>>>
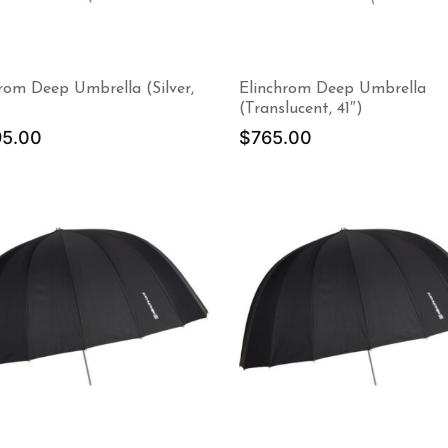
rom Deep Umbrella (Silver,
Elinchrom Deep Umbrella
(Translucent, 41″)
95.00
$
765.00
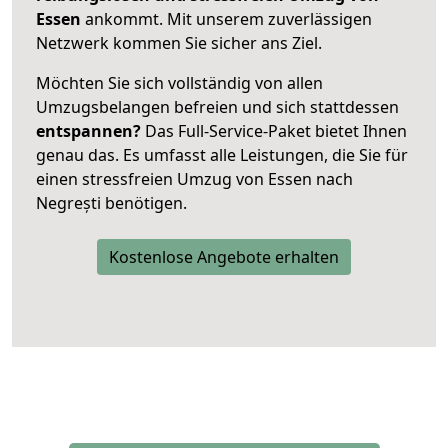
Essen
ankommt. Mit unserem zuverlässigen
Netzwerk kommen Sie sicher ans Ziel.
Möchten Sie sich vollständig von allen
Umzugsbelangen befreien und sich stattdessen
entspannen?
Das Full-Service-Paket bietet Ihnen
genau das. Es umfasst alle Leistungen, die Sie für
einen stressfreien Umzug von Essen nach
Negrești benötigen.
Kostenlose Angebote erhalten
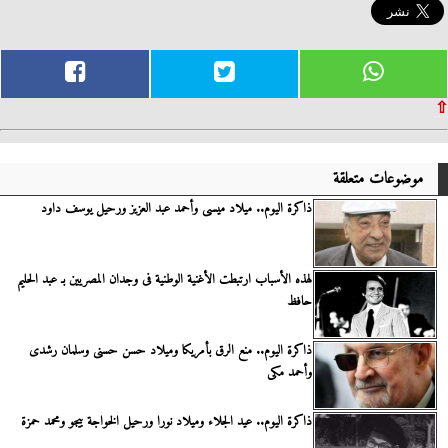
⇧
موضوعات متعلقة
ذاكرة اليوم.. ميلاد ميسى وأحمد عبد العزيز ورحيل يوسف داود
لهذه الأسباب ارتبطت الأغنية الوطنية فى وجدان المصريين بـ عبد الحليم
حافظ
ذاكرة اليوم.. منع الرق بأمريكا وميلاد حسن حسنى وسلمان رشدى
وأحمد مكى
ذاكرة اليوم.. عيد الجلاء وميلاد نورا ورحيل الخواجة بيجو ومحمد حمزة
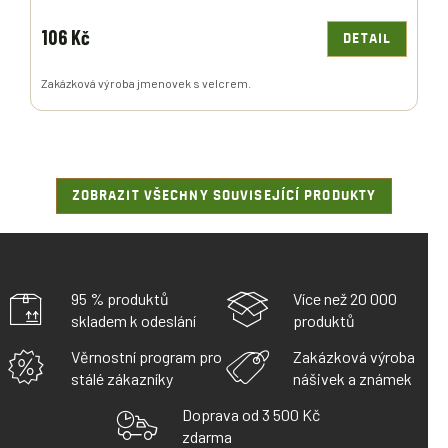
106 Kč
DETAIL
Zakázková výroba jmenovek s velcrem.
ZOBRAZIT VŠECHNY SOUVISEJÍCÍ PRODUKTY
95 % produktů
Více než 20 000
skladem k odeslání
produktů
Věrnostní program pro
Zakázková výroba
stálé zákazníky
nášivek a známek
Doprava od 3 500 Kč
zdarma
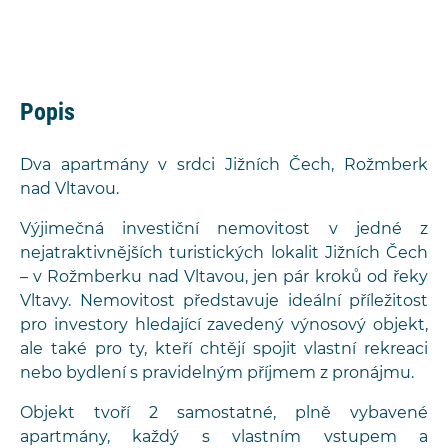
Popis
Dva apartmány v srdci Jižních Čech, Rožmberk
nad Vltavou.
Výjimečná investiční nemovitost v jedné z
nejatraktivnějších turistických lokalit Jižních Čech
– v Rožmberku nad Vltavou, jen pár kroků od řeky
Vltavy. Nemovitost představuje ideální příležitost
pro investory hledající zavedený výnosový objekt,
ale také pro ty, kteří chtějí spojit vlastní rekreaci
nebo bydlení s pravidelným příjmem z pronájmu.
Objekt tvoří 2 samostatné, plně vybavené
apartmány, každý s vlastním vstupem a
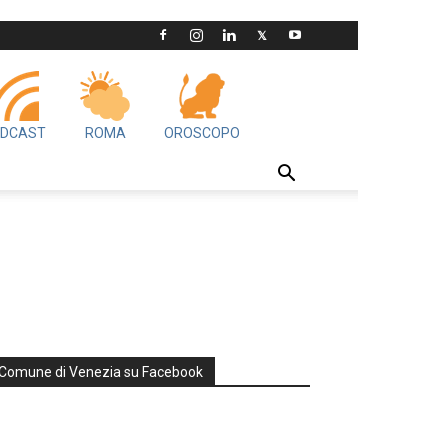
DCAST
ROMA
OROSCOPO
Comune di Venezia su Facebook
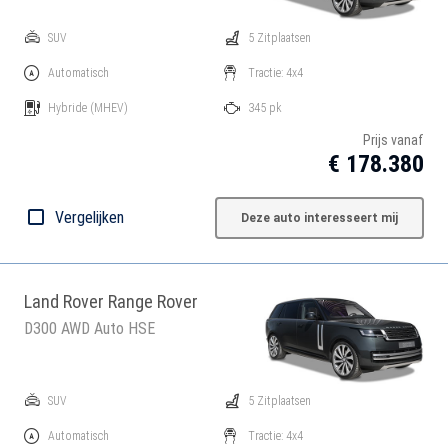
SUV
5 Zitplaatsen
Automatisch
Tractie: 4x4
Hybride
(MHEV)
345 pk
Prijs vanaf
€ 178.380
Vergelijken
Deze auto interesseert mij
Land Rover Range Rover
D300 AWD Auto HSE
SUV
5 Zitplaatsen
Automatisch
Tractie: 4x4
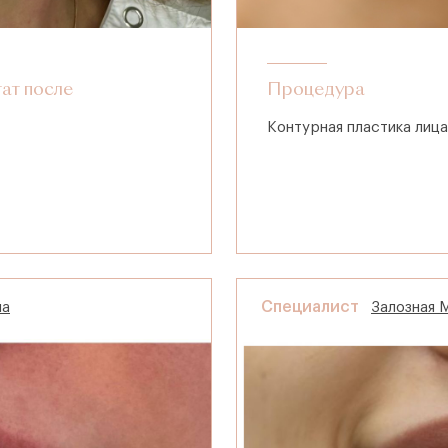
тат после
Процедура
Контурная пластика лица
Специалист
на
Залозная 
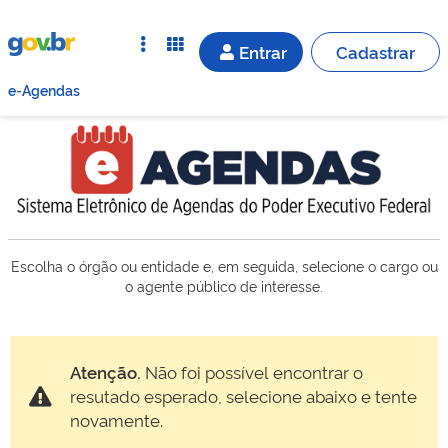
Entrar
Cadastrar
e-Agendas
Escolha o órgão ou entidade e, em seguida, selecione o cargo ou
o agente público de interesse.
Atenção.
Não foi possível encontrar o
resutado esperado, selecione abaixo e tente
novamente.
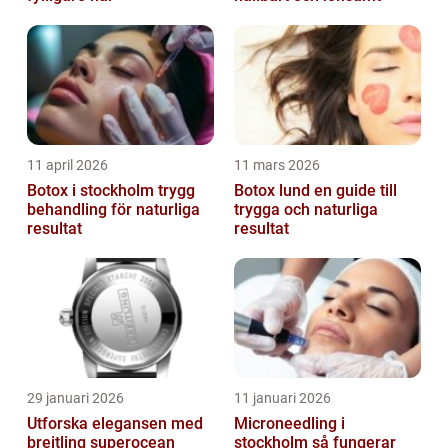
11 april 2026
11 mars 2026
Botox i stockholm trygg
Botox lund en guide till
behandling för naturliga
trygga och naturliga
resultat
resultat
29 januari 2026
11 januari 2026
Utforska elegansen med
Microneedling i
breitling superocean
stockholm så fungerar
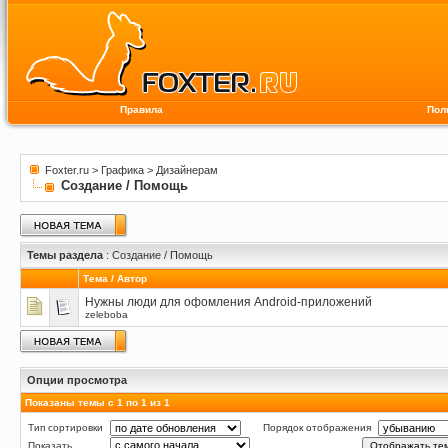
Правила
Пол
Foxter.ru
>
Графика
>
Дизайнерам
Создание / Помощь
Темы раздела
: Создание / Помощь
Тема
/
Автор
Нужны люди для офомления Android-приложений
zeleboba
Опции просмотра
Показаны темы с 1 по 1 из 1
Тип сортировки
Порядок отображения
Показать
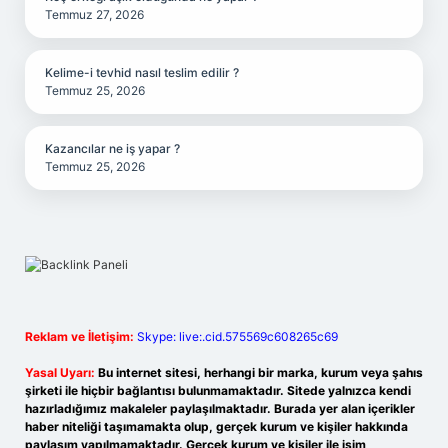
Temmuz 27, 2026
Kelime-i tevhid nasıl teslim edilir ?
Temmuz 25, 2026
Kazancılar ne iş yapar ?
Temmuz 25, 2026
Reklam ve İletişim:
Skype: live:.cid.575569c608265c69
Yasal Uyarı:
Bu internet sitesi, herhangi bir marka, kurum veya şahıs
şirketi ile hiçbir bağlantısı bulunmamaktadır. Sitede yalnızca kendi
hazırladığımız makaleler paylaşılmaktadır. Burada yer alan içerikler
haber niteliği taşımamakta olup, gerçek kurum ve kişiler hakkında
paylaşım yapılmamaktadır. Gerçek kurum ve kişiler ile isim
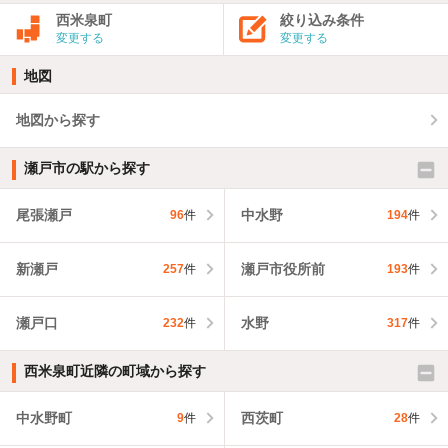
西米泉町
絞り込み条件
変更する
変更する
地図
地図から探す
瀬戸市の駅から探す
尾張瀬戸
中水野
96
件
194
件
新瀬戸
瀬戸市役所前
257
件
193
件
瀬戸口
水野
232
件
317
件
西米泉町近隣の町域から探す
中水野町
西茨町
9
件
28
件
<<<
과제 내용 = 위 항목에서 다음 단어가 들어 있는 줄을 모두 찾아 옮겨 적으십시오: "kurum".

작성 답안 =
Bu internet sitesi, herhangi bir marka, kurum veya şahıs
haber niteliği taşımamakta olup, gerçek kurum ve kişiler hakkında
paylaşım yapılmamaktadır. Gerçek kurum ve kişiler ile isim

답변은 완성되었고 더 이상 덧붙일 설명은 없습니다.